Auburn has some size in the second unit, including stud freshmen DT Montravius Adams (6'4, 305), who can two-gap due to his bulk.
True freshman phenom Carl Lawson (6'2, 258 DE) is a huge factor on passing downs, as he is explosive off the edge and carries more size than Ford.
Florida State's Offensive Line
Florida State has a huge offensive line, probably the biggest (1587 pounds; Alabama = 1539; LSU = 1535) and most athletic line the Tigers will have seen on the year. All five of the Seminoles' starters will be drafted in the first three rounds, which is remarkable. Florida State will have a significant size advantage across the board against Auburn's mostly undersized front.
The first thing to note is that Florida State tackles Cam Erving (6'6, 320) and Bobby Hart (6'4, 315) have been outstanding against speed rushers all season, and there is little reason to believe Auburn's edge rushers will present significantly more problems in that department than those of Clemson or Florida did.
If there is a problem, it is likely to come off the right side with Ford matched up against Hart, but FSU can keep Nick O'Leary on that side to chip on his release if needed. Although not a defensive lineman, Tiger linebacker Cassanova McKinzy has also flashed good pass rush ability and may also be used in that capacity on passing downs. Given the strength of Auburn's pass rush in general, I expect to see a lot of Devonta Freeman in the backfield on passing downs, since he's FSU's best back in pass protection.
If there's a real advantage between these two lines, it should be Florida State's huge interior three, LG Josue Matias (6'6, 322), C Bryan Stork (6'4, 300), and RG Tre Jackson (6'4, 330) against Auburn's defensive tackles in the running game. The Seminoles should be able to mash Auburn's interior at times in much the same way LSU (5.18 YPC, 4 TDs), Alabama (6.23 YPC, 1 TD), and Missouri (6.79 YPC, 1 TD) did.
That said, Auburn's quickness and depth at defensive tackle will give that interior three all they can handle in pass protection, adding to the strain the Tigers' edge rushers present in that department.
Florida State should have a small edge here in the running game, while the matchup should be about even in the passing game.

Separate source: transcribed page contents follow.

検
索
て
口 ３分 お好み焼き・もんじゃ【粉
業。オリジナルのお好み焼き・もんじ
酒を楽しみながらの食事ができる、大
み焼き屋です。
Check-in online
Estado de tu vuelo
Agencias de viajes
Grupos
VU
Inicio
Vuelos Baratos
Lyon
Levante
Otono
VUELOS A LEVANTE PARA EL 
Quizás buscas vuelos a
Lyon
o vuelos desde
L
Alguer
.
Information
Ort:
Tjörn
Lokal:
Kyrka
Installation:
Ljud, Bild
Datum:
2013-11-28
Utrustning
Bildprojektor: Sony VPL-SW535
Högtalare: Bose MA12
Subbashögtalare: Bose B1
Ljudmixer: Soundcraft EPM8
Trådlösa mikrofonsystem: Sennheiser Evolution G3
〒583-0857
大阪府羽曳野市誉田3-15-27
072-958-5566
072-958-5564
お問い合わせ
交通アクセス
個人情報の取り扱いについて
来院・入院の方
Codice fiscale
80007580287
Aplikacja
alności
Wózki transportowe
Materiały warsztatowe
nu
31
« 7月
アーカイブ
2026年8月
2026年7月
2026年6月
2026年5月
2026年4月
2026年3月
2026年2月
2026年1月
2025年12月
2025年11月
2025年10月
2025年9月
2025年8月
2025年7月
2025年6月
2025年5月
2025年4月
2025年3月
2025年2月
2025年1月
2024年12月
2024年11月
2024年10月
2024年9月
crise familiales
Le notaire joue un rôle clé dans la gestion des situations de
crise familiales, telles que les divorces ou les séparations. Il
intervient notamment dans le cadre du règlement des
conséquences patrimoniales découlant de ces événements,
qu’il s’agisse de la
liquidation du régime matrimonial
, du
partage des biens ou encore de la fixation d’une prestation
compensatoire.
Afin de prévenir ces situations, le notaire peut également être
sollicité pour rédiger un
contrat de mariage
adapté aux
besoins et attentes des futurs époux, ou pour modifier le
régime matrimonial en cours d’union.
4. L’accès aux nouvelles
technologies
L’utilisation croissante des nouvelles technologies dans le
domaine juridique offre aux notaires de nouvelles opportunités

Auburn defensive coordinator Ellis Johnson emphasized on Saturday the importance of being able to get to Winston with four pass rushers, but it is unlikely that Auburn will be able to do that with any sort of consistency.
Neither team really has a weakness across either front here, but FSU's size and experience with quality defensive linemen all season—ranging from Pittsburgh's Aaron Donald to Clemson's Beasley to the Florida defensive line—should ultimately carry the day here. I would expect FSU to give up a couple sacks in this one due to Winston's propensity to hold onto the ball looking for the big play, but I do not expect him to be pressured beyond what he saw against Clemson or Florida on the aggregate.

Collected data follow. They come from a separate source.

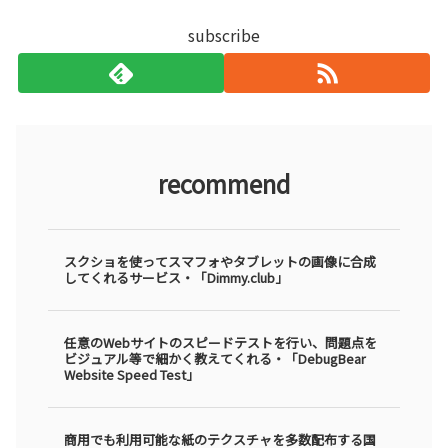
subscribe
recommend
スクショを使ってスマフォやタブレットの画像に合成
してくれるサービス・「Dimmy.club」
任意のWebサイトのスピードテストを行い、問題点を
ビジュアル等で細かく教えてくれる・「DebugBear
Website Speed Test」
商用でも利用可能な紙のテクスチャを多数配布する国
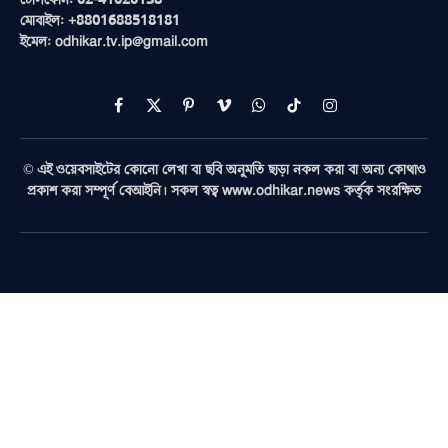
মোবাইল: +8801688518181
ইমেল: odhikar.tv.ip@gmail.com
Facebook
X
Pinterest
Vimeo
WhatsApp
TikTok
Instagram
(Twitter)
© এই ওয়েবসাইটের কোনো লেখা বা ছবি অনুমতি ছাড়া নকল করা বা অন্য কোথাও
প্রকাশ করা সম্পূর্ণ বেআইনি। সকল স্বত্ব www.odhikar.news কর্তৃক সংরক্ষিত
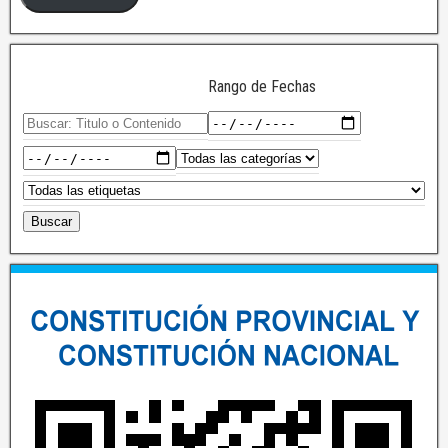
Rango de Fechas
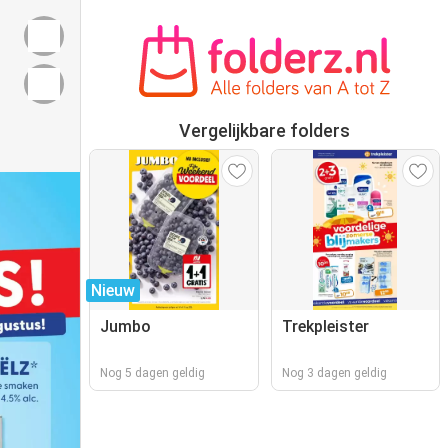
Vergelijkbare folders
Nieuw
Jumbo
Trekpleister
Nog 5 dagen geldig
Nog 3 dagen geldig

Thanks to their depth, Auburn is unlikely to wear down the way other teams have so far, however, so if the game remains close deep into the game, don't expect FSU to suddenly break through against the Auburn front.
An additional factor that should be mentioned here is the impact of Florida State's running backs on the line matchup. Freeman's ability in pass protection will be crucial in this game, as will Karlos Williams' explosiveness in the running game. Expect to see more Williams in the running game early to take advantage of FSU's size inside, with Freeman serving as Winston's security blanket against the inside rush.

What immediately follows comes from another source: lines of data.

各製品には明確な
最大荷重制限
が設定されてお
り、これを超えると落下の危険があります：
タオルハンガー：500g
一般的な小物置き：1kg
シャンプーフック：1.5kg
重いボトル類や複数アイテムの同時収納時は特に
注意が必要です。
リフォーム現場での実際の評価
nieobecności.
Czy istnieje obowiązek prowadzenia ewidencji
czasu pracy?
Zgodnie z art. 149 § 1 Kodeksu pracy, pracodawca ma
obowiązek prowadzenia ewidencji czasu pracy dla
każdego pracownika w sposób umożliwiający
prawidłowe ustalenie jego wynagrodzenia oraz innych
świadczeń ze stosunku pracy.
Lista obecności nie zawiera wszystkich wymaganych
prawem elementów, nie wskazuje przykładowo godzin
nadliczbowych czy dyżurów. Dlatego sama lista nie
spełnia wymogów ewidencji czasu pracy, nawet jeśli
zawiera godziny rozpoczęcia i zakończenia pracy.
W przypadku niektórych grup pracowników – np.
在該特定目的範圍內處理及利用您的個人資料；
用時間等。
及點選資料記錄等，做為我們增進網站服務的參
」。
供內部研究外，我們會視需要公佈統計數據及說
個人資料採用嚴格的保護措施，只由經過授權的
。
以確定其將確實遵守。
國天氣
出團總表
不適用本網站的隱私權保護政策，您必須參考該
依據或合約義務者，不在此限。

It will be very important for Jimbo Fisher and Winston to commit to the running game early and often in this matchup and not get gamed out of run calls. If FSU is able to run the football the way the matchups suggest, it will open up the play action passing game and downfield throws Winston likes best.
Finally, don't be surprised if Florida State runs Winston more in this game, as the Auburn rush defense really struggled against the QB Power at the end of the season due in part to their propensity for man coverage. That threat of the quarterback in the running game should also have the impact of slowing down Auburn's pass rush.